Factors underlining the present monetary and credit policy:

*Credit growth to infrastructure has been robust.

*Lendings by commercial banks and other financial institutions to commercial real estate has accelerated.

* Weighted average lending rates in the Indian banking system was 10.5 per cent at the end of March 2010 (10.3 per cent by 2011 March-end), which is projected to go up in the coming financial year.

*The Base Rate of banks introduced from July 1, 2010, to replace the Prime Lending Rate, went up by 50-165 points between October 2010 and March 2011, covering 98 per cent of lendings by 64 major banks.

*It is necessary to maintain an interest rate environment that moderates inflation expectations.

* Environment of price stability to be maintained which will be conducive for sustaining growth in the medium term.

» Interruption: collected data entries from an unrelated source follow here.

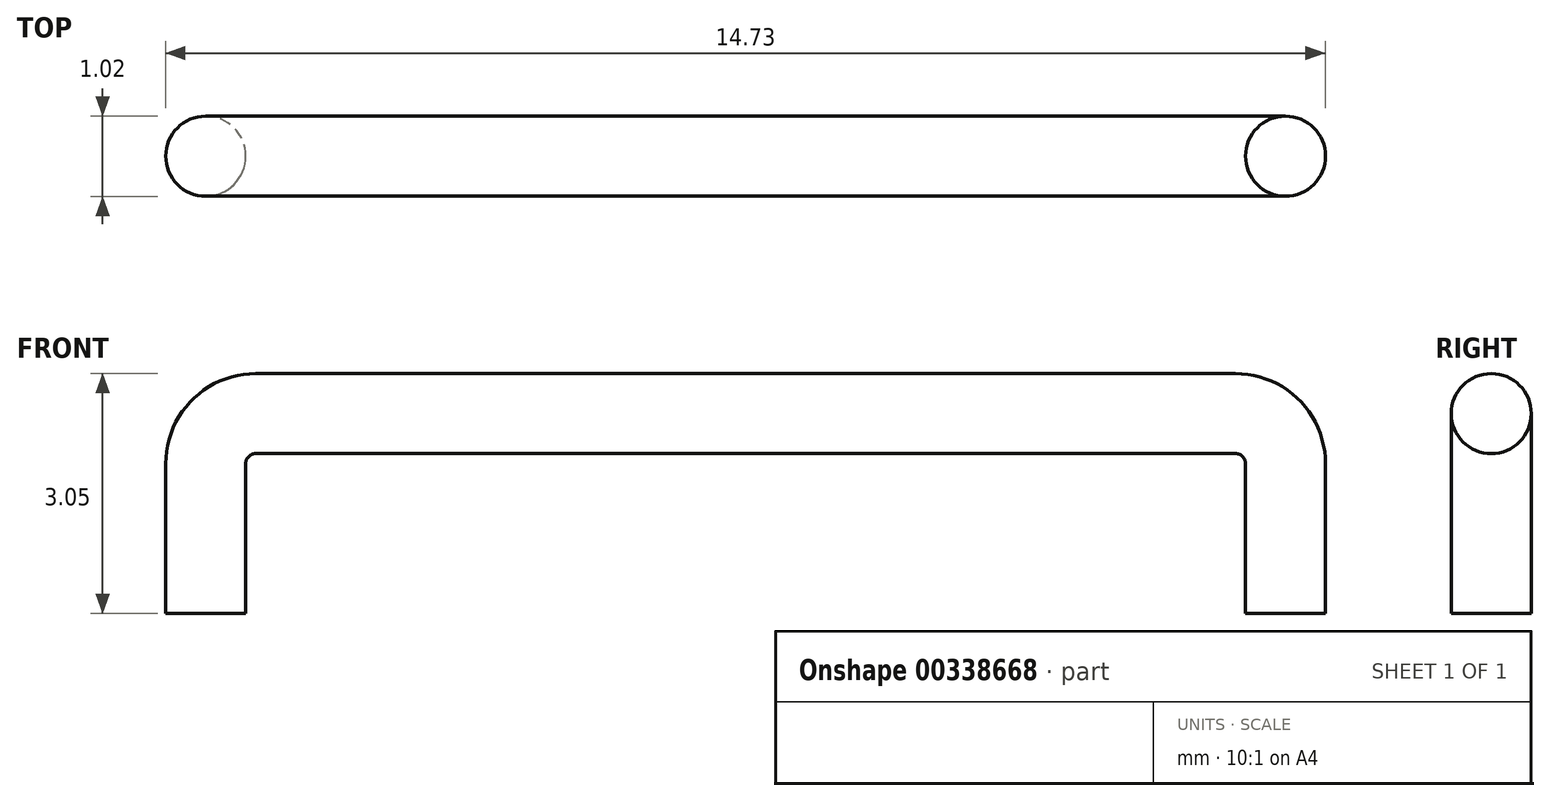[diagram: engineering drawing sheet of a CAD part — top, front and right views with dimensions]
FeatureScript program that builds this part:
annotation { "Feature Type Name" : "Feature", "Feature Type Description" : "" }
export const myFeature = defineFeature(function(context is Context, id is Id, definition is map)
    precondition{}
    {
        {
            var Q0;
            Q0=qCreatedBy(makeId("Front.planeOp"),FACE);
            var sketch = newSketch(context, id + "F0", { "sketchPlane" : qUnion([Q0])});
            skLineSegment(sketch, "E0", {"start": v(0, 0) * mm, "end": v(0, 1.9) * mm});
            skLineSegment(sketch, "E1", {"start": v(0.64, 2.54) * mm, "end": v(13.08, 2.54) * mm});
            skLineSegment(sketch, "E2", {"start": v(13.72, 1.9) * mm, "end": v(13.72, 0) * mm});
            skPoint(sketch, "E3.visualSharp", {"position": v(0, 2.54) * mm});
            skArc(sketch, "E3.filletArc", {"start": v(0.64, 2.54) * mm, "mid": v(0.19, 2.35) * mm, "end": v(0, 1.9) * mm});
            skPoint(sketch, "E4.visualSharp", {"position": v(13.72, 2.54) * mm});
            skArc(sketch, "E4.filletArc", {"start": v(13.72, 1.9) * mm, "mid": v(13.53, 2.35) * mm, "end": v(13.08, 2.54) * mm});
            skSolve(sketch);
        }
        {
            var Q0;
            Q0=qCreatedBy(makeId("Top.planeOp"),FACE);
            var sketch = newSketch(context, id + "F1", { "sketchPlane" : qUnion([Q0])});
            skCircle(sketch, "E5", {"center": v(0, 0) * mm, "radius": 0.5 * mm});
            skSolve(sketch);
        }
        {
            var Q0;
            Q0 = qSketchRegion(id + "F1", true);
            var Q1;
            Q1 = qConstructionFilter(qBodyType(qCreatedBy(id + "F0" ,EDGE), BodyType.WIRE), ConstructionObject.NO);
            sweep(context, id + "F2", {"profiles" : qUnion([Q0]), "path" : qUnion([Q1])});
        }
    });
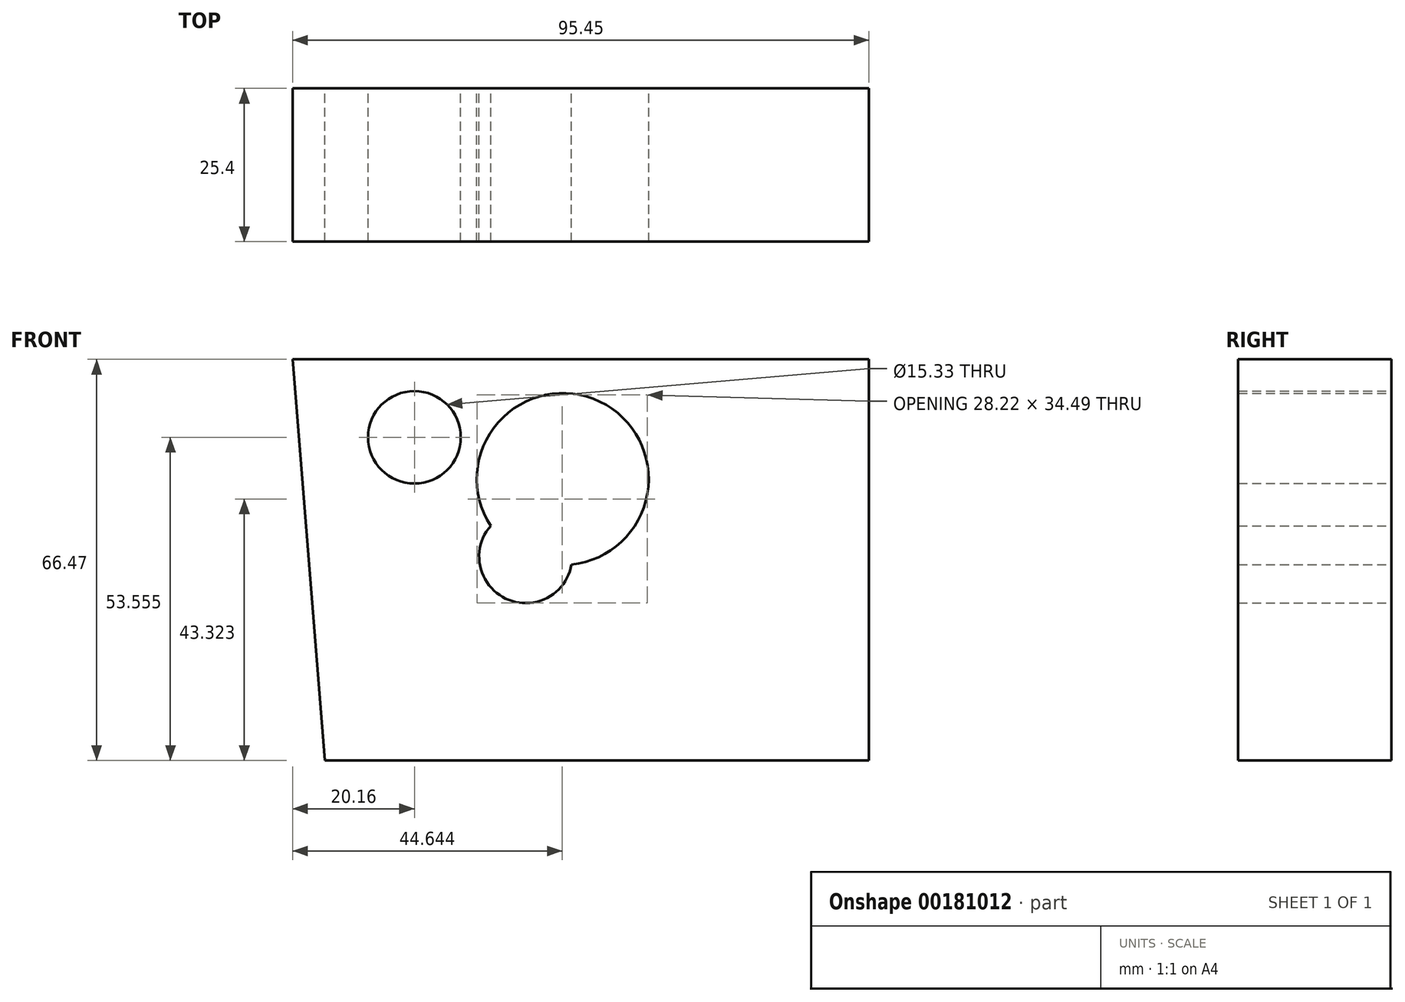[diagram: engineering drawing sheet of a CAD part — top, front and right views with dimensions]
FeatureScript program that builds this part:
annotation { "Feature Type Name" : "Feature", "Feature Type Description" : "" }
export const myFeature = defineFeature(function(context is Context, id is Id, definition is map)
    precondition{}
    {
        {
            var Q0;
            Q0=qCreatedBy(makeId("Front.planeOp"),FACE);
            var sketch = newSketch(context, id + "F0", { "sketchPlane" : qUnion([Q0])});
            skLineSegment(sketch, "E0", {"start": v(-54.18, 42.2) * mm, "end": v(41.27, 42.2) * mm});
            skLineSegment(sketch, "E1", {"start": v(41.27, 42.2) * mm, "end": v(41.27, -24.26) * mm});
            skLineSegment(sketch, "E2", {"start": v(41.27, -24.26) * mm, "end": v(-48.82, -24.26) * mm});
            skLineSegment(sketch, "E3", {"start": v(-48.82, -24.26) * mm, "end": v(-54.18, 42.2) * mm});
            skCircle(sketch, "E4", {"center": v(-34.02, 29.3) * mm, "radius": 7.66 * mm});
            skCircle(sketch, "E5", {"center": v(-9.45, 22.36) * mm, "radius": 14.23 * mm});
            skCircle(sketch, "E6", {"center": v(-15.59, 9.53) * mm, "radius": 7.7 * mm});
            skSolve(sketch);
        }
        {
            var Q0;
            Q0=makeQuery(id+"F0.imprint","IMPRINT",FACE,{"disambiguationData":[TD([[makeQuery(id+"F0.imprint","IMPRINT",EDGE,{"derivedFrom":sQuery(id+"F0.wireOp",EDGE,"E0")}),-1.0]])]});
            extrude(context, id + "F1", {"entities" : qUnion([Q0]), "depth" : 25.4 * mm});
        }
    });
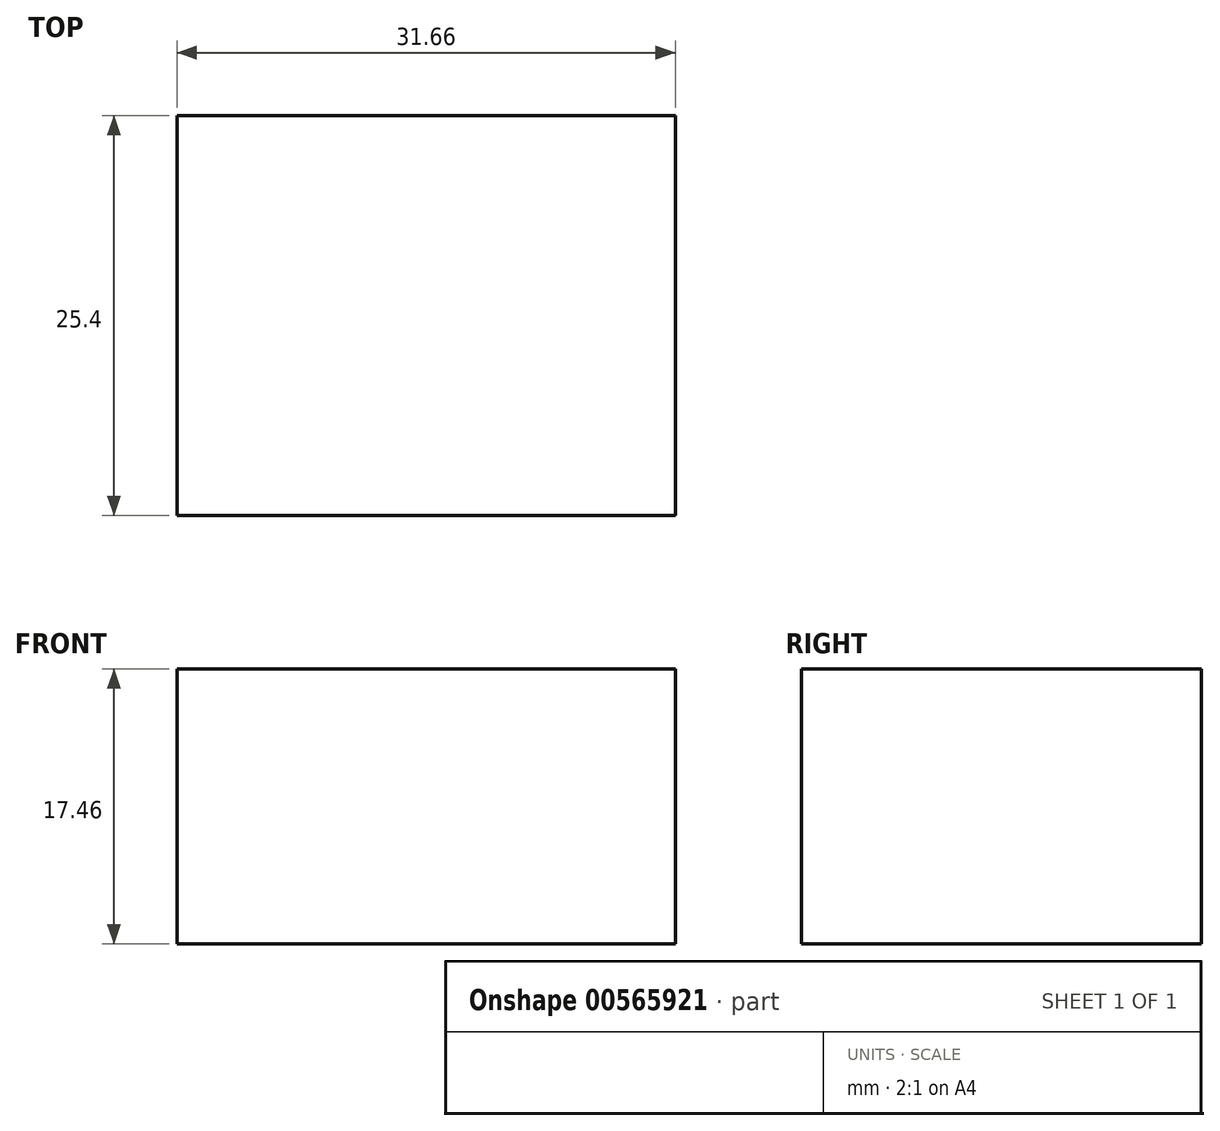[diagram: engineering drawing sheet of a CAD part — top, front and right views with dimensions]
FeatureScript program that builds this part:
annotation { "Feature Type Name" : "Feature", "Feature Type Description" : "" }
export const myFeature = defineFeature(function(context is Context, id is Id, definition is map)
    precondition{}
    {
        {
            var Q0;
            Q0=qCreatedBy(makeId("Front.planeOp"),FACE);
            var sketch = newSketch(context, id + "F0", { "sketchPlane" : qUnion([Q0])});
            skLineSegment(sketch, "E0.bottom", {"start": v(0, 0) * mm, "end": v(31.66, 0) * mm});
            skLineSegment(sketch, "E0.top", {"start": v(0, 17.46) * mm, "end": v(31.66, 17.46) * mm});
            skLineSegment(sketch, "E0.left", {"start": v(0, 0) * mm, "end": v(0, 17.46) * mm});
            skLineSegment(sketch, "E0.right", {"start": v(31.66, 0) * mm, "end": v(31.66, 17.46) * mm});
            skSolve(sketch);
        }
        {
            var Q0;
            Q0 = qSketchRegion(id + "F0", true);
            extrude(context, id + "F1", {"entities" : qUnion([Q0]), "oppositeDirection" : true, "depth" : 25.4 * mm, "offsetDistance" : 25.4 * mm});
        }
    });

* Liquidity to be not of large surplus or deficit.

Salient features of the credit policy for 2011-12:


1. Rising global commodity prices including oil which may at best remain firm or increase further over another year or so. 2. Already high inflation, which is currently around nine per cent, will persist and may become worse.

3. Moderation in demand may help price reduction.

Policy announcements

a) No change in the Bank Rate and CRR/SLR rates

b) Repo rate to go up by 50 basis points from 6.75 to 7.25 per cent

c) Reverse repo rate to be increased from 5.75 to 6.25 per cent

(The repo rate is the rate at which the RBI lends moneys to banks and reverse repo is the rate at which the RBI accepts surplus moneys from banks).

d) Interest payable on savings bank deposits increased from 3.5 to 4 per cent.

The above directives will increase the cost of funds to banks. The repo rates were subjected to an earlier increase at the end of January, apart from such increases over the last 12 months when the inflation control policy was in force and bank lending rates too went up in tandem.

Effect of the present credit policy, which is also subjected to quarterly reviews:

Many banks have already jacked up the lending rates. Coming to housing loans, the Housing Development and Finance Corporation (HDFC), the largest housing finance bank in the country, has raised the lending rates as under:

@ Across the board raise of 50 basis points.

@interest on housing loan up to Rs. 30 lakh will be 10.25 per cent (floating)

@Interest on loans from Rs. 30,00,001 to Rs. 75 lakh will be 10.5 per cent

@ Interest on housing loans above Rs. 75 lakh will be 11 per cent

The HDFC had earlier raised the rates by 25 basis points from February 1, 2011.

The SBI, another massive lender to housing, has raised the interest by 75 basis points. This was after withdrawing its much publicised concessional teaser rates last month.

Other major banks which increased housing loan rates are Punjab National Bank, ICICI, Oriental Bank and Corporation Bank. Many other banks are reported to be completing the administrative formalities for raising their interest rates.

Another development is the revision in deposit rates by some banks which will jack up the cost of funds.


All the above indicate that it can be reasonably expected that during the next one year the trend will be to place housing loan rates in general at higher levels. Some relief can be the Union Budget focus on housing and infrastructure and the reported high housing targets in the next Five Year Plan, which need to be followed up by moderating the cost of borrowings so that the targets can be achieved.

Let us hope that the measures likely to be recommended by the Group of Ministers for controlling inflation will be practical and enforceable.